Le Premier Orateur n’avait pas dormi trop longtemps toutefois : il n’était pas encore l’heure de l’audience de Gendibal.

Shandess se réjouissait de cette rencontre en privé. Gendibal était assez jeune pour voir le Plan d’un regard neuf et assez fin pour y déceler ce que d’autres ne sauraient voir. Et il n’était pas impossible que ce jeune homme lui apprenne quelque chose.

Nul ne pourrait jamais dire avec certitude jusqu’à quel point Preem Palver, le grand Preem Palver lui-même, avait tiré profit de ce jour où le jeune Kol Benjoam, alors qu’il n’avait pas encore trente ans, vint s’entretenir avec lui des moyens éventuels de s’occuper de la Première Fondation. Dans les années qui suivirent, Benjoam (qui devait plus tard être reconnu comme le plus grand théoricien depuis Seldon) ne dit jamais mot de cette audience mais devint au bout du compte le vingt et unième Premier Orateur. Et d’aucuns mettaient à son crédit plutôt qu’à celui de Palver les grandes réalisations du gouvernement de ce dernier.

Shandess s’amusa à imaginer ce que Gendibal allait lui dire. Il était de tradition que les jeunes élus, confrontés seuls à seuls au Premier Orateur pour la première fois, résument toute leur thèse dès la première phrase. Et sans doute n’allaient-ils pas réclamer cette précieuse première audience pour quelque prétexte trivial – prétexte susceptible de ruiner ensuite toute leur carrière future, en convainquant le Premier Orateur de leur légèreté.

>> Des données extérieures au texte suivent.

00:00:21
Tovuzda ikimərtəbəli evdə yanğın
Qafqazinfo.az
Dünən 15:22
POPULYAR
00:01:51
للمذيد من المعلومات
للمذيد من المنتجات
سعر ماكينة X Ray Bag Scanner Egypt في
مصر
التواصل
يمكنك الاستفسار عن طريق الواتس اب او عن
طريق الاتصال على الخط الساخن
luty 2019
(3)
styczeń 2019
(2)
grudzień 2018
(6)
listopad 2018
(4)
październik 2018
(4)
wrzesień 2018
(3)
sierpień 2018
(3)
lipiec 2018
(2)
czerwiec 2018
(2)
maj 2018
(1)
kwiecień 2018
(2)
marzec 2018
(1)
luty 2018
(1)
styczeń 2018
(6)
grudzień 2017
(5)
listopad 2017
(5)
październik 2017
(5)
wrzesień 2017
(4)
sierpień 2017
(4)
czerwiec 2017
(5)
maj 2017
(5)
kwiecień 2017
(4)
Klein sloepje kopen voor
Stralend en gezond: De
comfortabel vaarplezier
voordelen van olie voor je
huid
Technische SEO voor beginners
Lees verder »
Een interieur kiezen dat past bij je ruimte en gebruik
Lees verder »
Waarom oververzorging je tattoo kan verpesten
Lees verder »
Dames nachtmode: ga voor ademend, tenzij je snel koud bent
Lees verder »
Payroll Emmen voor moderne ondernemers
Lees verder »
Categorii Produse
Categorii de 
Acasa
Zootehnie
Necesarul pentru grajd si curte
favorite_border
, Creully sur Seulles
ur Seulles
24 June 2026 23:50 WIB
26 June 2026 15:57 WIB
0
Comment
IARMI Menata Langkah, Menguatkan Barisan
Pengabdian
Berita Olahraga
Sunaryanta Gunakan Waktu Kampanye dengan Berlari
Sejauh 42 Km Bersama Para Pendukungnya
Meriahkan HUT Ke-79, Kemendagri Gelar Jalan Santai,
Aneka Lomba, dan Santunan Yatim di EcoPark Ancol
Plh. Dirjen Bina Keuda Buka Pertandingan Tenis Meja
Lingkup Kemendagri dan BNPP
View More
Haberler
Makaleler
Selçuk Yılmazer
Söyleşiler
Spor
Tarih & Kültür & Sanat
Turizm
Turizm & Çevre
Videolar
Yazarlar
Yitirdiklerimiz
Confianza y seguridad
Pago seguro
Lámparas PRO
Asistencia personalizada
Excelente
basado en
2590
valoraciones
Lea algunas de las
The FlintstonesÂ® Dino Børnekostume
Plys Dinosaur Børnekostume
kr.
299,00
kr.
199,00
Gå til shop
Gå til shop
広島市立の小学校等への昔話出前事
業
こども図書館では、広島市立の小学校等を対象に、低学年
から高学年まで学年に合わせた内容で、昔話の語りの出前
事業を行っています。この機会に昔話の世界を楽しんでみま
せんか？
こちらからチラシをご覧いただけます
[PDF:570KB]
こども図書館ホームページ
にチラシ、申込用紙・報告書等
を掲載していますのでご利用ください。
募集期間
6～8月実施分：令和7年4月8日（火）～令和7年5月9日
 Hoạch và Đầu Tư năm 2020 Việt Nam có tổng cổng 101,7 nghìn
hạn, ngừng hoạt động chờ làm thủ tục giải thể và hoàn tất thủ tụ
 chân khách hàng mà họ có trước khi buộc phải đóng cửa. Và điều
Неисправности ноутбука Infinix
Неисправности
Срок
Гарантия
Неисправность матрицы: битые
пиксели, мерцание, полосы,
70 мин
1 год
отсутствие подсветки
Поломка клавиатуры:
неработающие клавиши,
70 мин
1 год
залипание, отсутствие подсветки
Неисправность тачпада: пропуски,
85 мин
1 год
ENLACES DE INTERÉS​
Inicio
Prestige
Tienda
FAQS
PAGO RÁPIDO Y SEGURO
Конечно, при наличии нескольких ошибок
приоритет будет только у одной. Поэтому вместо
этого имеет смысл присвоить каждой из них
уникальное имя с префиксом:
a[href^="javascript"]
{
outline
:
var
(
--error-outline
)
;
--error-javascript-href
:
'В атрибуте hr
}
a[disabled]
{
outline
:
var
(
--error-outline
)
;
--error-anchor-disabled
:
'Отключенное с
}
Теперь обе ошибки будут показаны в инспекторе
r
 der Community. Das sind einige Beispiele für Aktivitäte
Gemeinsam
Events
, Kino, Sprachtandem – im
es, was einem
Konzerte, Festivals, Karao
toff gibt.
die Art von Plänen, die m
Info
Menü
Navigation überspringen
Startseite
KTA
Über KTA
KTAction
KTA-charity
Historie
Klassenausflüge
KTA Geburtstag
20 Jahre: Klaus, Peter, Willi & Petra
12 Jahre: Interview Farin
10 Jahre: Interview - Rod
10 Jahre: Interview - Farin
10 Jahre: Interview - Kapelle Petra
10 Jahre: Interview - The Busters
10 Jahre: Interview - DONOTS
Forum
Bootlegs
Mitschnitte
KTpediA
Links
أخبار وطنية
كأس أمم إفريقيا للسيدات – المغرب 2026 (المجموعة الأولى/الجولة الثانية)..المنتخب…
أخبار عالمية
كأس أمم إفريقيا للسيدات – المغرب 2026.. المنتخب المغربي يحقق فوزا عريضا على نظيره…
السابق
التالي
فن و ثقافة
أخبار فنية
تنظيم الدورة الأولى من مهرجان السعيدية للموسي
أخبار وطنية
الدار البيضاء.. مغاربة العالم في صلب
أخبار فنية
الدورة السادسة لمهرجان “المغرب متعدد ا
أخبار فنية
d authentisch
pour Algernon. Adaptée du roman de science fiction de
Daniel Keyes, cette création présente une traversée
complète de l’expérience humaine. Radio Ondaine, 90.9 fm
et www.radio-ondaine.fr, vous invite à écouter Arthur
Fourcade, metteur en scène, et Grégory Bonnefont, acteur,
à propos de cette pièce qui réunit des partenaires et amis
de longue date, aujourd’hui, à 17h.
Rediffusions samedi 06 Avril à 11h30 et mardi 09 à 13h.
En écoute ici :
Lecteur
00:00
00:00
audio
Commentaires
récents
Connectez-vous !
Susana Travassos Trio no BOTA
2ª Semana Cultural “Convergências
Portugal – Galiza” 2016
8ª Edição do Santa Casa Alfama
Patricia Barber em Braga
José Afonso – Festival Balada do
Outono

Quatre heures plus tard, Gendibal était devant lui. Le jeune homme ne trahissait aucun signe de nervosité. Il attendit calmement que Shandess entame la conversation.

« Orateur, dit ce dernier, vous avez réclamé une audience particulière pour une affaire d’importance. Pourriez-vous, je vous prie, me résumer cette affaire ? »

Et Gendibal, s’exprimant avec calme, presque comme s’il devait donner le menu de son dîner, lui dit : « Premier Orateur, le Plan Seldon n’a aucun sens ! »

18.

Stor Gendibal n’avait pas besoin du témoignage d’autrui pour être conscient de sa valeur. Il n’avait pas souvenance d’une époque où il ne se fût pas senti un être hors du commun. Ce n’était encore qu’un gamin de dix ans, lorsqu’il avait été recruté pour la Seconde Fondation par un agent qui avait su déceler en lui ses potentialités mentales.